When a book is made into a film, all of those small details--the dozens or hundreds or thousands of them--become irrelevant, almost as though we'd never actually read the story. We no longer have control over the color of the sky, the length and shade and style of the beards, the sound of a song being sung, the foods that are laid out upon a hobbit's table. We are told now how the dwarves sound, what their personalities are like, what motivates them...and if we don't like it, we have no recourse in the matter other than to stand and leave the theatre. Which is never the option of choice. The very act of making a book into a film is the first step of disloyalty towards a text, regardless of how "loyal" the finished product may be towards its original source.

To claim that Peter Jackson, in making changes to The Hobbit for his film version, is corrupting Tolkien's novel is, technically, correct; to say that those changes are a reason to avoid the film and disparage those involved in its creation is idiotic. We do not avoid the reproductions of great works of art because they someone take away from the original work; instead, we accept them as their own individual works of expression and interpretation, maybe even offering us a new perspective on a painting or sketch we thought we'd become familiar with, and we appreciate the original anew. We do not avoid poetry readings because the speaker may recite a favorite poem in a different way, emphasize the wrong word or pause for a second too long at certain points; instead, we accept that each lover of poetry interprets their favorite poems in their own way, sees the rhymes and beats and line breaks through their own sense of creation, and we smile along at the beauty of the written word without feeling as though the entire event denigrates the poems. And yet, the act of taking the written word and making it visual is seen by some as a travesty beyond compare. Are there aspects of Jackson's film worthy of scorn and ridicule? Of course there are, just as there are issues to be found in every film. But to see his desire to interpret The Hobbit in his own way as an attack on Tolkien's work, or as an undermining of what his literature is supposed to stand for, is to reveal that you understand nothing at all. In doing so, you become little more than a tiny hobbit standing at the foot of a dragon you hope to slay. But the kingdom you hope to reclaim is not yours, the king who once stood in its doors has long since left its halls, and you fight for a treasure that is merely a fantasy. A rich, interesting, and personal fantasy, yes, but a fantasy nonetheless.

Interesting additional sites:


*It would also have, coincidentally, foreshadowed the internal struggles of Frodo Baggins in Tolkien's future novel, which he hadn't yet begun writing.
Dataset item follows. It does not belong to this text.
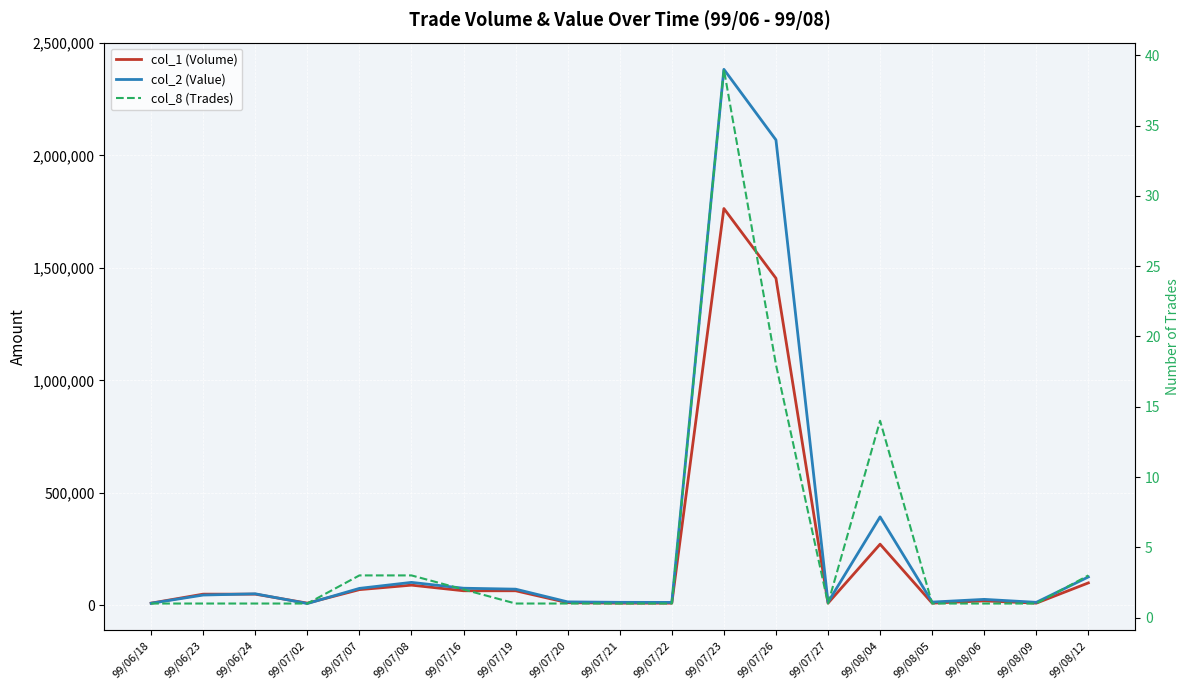

Reading left to right, extract all data points from this chart.

col_1 (Volume): 10000	50000	50000	10000	70000	90000	65000	65000	12000	10000	10000	1764000	1454000	10000	272000	10000	20000	10000	100000
col_2 (Value): 9500	46000	51500	8300	75600	102300	76300	72150	15600	13600	13300	2382680	2068860	13900	393400	14700	26800	13600	126500
col_8 (Trades): 1	1	1	1	3	3	2	1	1	1	1	39	18	1	14	1	1	1	3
**Another change, the inclusion of Saruman, has absolutely no apparent purpose to the story other than to give Christopher Lee another chance to appear in Jackson's adaptations, which is all the reason I'd need to be fine with it, to be honest. I'm a die-hard fan of Christopher Lee, who is now in his 10th decade and still possessing the gravitas--and thundering voice--that has made him such a long-lasting and long-respected actor. Besides that, Lee is a fan and ardent defender of Tolkien's work, and his exclusion--especially after the indignity he suffered after his scenes were cut from The Return of the King--would have been sacrilegious.